Kiew, so hatte der General gewarnt, plane den Einsatz einer „schmutzigen Bombe“, bestehend aus radioaktiven und chemischen Abfällen.
Ukrainischer Militärexperte: „Die israelische Taktik“
Der ukrainische Militärexperte Michail Schirochow erklärte, „offensichtlich nutzt die Ukraine jetzt schrittweise die Erfahrungen von Israel, welches keine Möglichkeit hatte, sich gegen arabische Länder direkt zu wehren, aber insgesamt realisiert der Mossad die Vernichtung von Schlüsselfiguren und Terroristen. Eine ähnliche Taktik sehen wir in den letzten Jahren in der Ukraine.“
Wer war General Igor Kirillow?
Igor Kirillow wurde 1970 in der nördlich von Moskau gelegenen Stadt Kostroma geboren. Er besuchte eine Militärschule mit dem Schwerpunkt Schutz vor chemischen Waffen. Seit 1987 ist er Militärangehöriger. Von 1991 bis 1995 diente Kirillow bei den sowjetischen Truppen in Ostdeutschland und im Moskauer Gebiet. Seit 2017 leitete er die russische ABC-Abwehr.

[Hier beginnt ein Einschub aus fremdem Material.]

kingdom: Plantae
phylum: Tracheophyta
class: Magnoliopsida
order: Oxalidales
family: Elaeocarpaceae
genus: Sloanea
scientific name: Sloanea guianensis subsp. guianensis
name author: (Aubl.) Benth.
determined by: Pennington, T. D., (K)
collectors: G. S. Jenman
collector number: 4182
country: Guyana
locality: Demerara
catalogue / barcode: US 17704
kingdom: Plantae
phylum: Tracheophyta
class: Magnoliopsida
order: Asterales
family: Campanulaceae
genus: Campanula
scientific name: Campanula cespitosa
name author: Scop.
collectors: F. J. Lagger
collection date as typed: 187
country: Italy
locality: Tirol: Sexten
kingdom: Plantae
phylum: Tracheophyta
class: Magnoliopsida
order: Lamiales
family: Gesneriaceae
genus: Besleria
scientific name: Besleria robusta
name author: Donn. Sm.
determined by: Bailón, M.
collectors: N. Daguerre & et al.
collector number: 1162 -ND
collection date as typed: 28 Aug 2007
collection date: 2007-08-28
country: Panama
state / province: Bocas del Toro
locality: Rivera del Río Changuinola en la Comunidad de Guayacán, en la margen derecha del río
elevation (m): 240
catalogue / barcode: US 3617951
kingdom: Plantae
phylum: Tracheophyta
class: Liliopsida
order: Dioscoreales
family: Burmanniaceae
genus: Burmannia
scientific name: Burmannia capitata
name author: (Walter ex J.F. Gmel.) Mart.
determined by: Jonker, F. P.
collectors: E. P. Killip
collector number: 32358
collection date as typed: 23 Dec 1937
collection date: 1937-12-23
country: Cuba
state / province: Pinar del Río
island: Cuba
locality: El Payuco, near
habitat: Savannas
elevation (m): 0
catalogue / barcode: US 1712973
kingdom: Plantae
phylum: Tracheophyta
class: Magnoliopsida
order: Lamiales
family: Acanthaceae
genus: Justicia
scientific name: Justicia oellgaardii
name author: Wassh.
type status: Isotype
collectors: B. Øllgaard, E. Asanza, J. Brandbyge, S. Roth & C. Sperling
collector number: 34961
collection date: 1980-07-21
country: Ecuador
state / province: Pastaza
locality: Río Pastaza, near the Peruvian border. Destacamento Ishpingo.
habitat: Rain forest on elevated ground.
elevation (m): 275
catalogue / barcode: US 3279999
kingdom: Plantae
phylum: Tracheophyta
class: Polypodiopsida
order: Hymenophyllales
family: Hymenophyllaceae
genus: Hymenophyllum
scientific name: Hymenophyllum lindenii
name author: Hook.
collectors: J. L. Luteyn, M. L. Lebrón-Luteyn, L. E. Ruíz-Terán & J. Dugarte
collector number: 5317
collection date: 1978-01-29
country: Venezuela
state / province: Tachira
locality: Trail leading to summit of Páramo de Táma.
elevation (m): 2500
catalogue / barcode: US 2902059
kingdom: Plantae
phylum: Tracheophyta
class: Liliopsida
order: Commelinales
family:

Die Sprecherin des russischen Außenministeriums Maria Sacharowa erklärte, Kirillow habe „anhand von Fakten systematisch die Verbrechen der Angelsachsen untersucht“.
Der Sekretär des russischen Sicherheitsrates Dmitri Medwedew erklärte nach dem Mordanschlag, die ukrainische Führung müsse „mit Rache rechnen. Der Versuch, unser Volk zu ängstigen, den Vormarsch der russischen Armee zu stoppen und Angst zu verbreiten, ist zum Scheitern verurteilt.“
Aktualisierung 18.12.2024 10 Uhr: Aufgrund neuer Informationen wurde der Artikel an mehreren Stellen aktualisiert.